In this situation, the automatic edges colorbar won’t fill in (since there will no longer be one colorbar representing all edges in the same way), but we can still manually make the colorbars, as we demonstrate below.

[30]:
tag_list = edges.tags
cmaps = ["viridis", "Reds", "plasma"]

hpm_per_tag = HivePlotMatrix.from_tags(
    nodes=nodes,
    edges=edges,
    partition_variable="group",
    sorting_variables="value1",
    repeat_axes=True,
    backend="datashader",
    per_tag_plot_kwargs={
        tag: {"cmap_edges": cmap}
        for tag, cmap in zip(tag_list, cmaps, strict=True)
    },
)
fig, axes, im_nodes_dict, im_edges_dict = hpm_per_tag.plot()
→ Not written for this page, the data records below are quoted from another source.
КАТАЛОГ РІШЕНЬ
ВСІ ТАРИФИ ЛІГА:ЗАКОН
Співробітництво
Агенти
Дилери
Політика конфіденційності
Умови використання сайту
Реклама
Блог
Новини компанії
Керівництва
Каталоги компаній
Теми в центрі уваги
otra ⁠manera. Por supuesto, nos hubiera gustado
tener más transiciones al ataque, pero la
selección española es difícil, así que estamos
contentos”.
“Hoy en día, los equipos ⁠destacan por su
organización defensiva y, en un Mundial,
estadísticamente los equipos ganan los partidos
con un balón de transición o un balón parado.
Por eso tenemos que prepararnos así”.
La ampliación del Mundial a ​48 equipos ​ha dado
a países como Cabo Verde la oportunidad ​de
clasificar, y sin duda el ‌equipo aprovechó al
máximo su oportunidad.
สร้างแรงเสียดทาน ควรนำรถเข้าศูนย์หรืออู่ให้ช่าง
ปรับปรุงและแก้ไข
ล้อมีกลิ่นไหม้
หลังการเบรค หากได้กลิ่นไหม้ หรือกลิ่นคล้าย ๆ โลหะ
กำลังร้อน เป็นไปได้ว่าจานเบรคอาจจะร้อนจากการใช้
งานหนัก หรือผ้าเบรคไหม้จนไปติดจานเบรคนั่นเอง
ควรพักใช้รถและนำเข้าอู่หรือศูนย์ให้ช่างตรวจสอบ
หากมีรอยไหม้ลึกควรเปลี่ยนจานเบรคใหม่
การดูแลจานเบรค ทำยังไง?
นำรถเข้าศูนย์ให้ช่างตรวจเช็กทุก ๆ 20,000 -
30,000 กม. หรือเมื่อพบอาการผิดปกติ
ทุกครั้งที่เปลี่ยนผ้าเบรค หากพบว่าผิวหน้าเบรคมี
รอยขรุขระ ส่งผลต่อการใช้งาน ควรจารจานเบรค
# custom colorbars for each tag
ax0 = axes[0, 0]
for i, tag in enumerate(tag_list):
    cax = ax0.inset_axes(
        [0, -0.1 - 0.2 * i, 0.6, 0.05], transform=ax0.transAxes
    )
    cb = fig.colorbar(im_edges_dict[0, i], cax=cax, orientation="horizontal")
    cb.ax.set_title(tag)

plt.show()
../_images/notebooks_hpm_from_tags_67_0.png

For a deeper dive into other Hive Plot Matrix convenience methods, see the HivePlotMatrix Gallery Examples.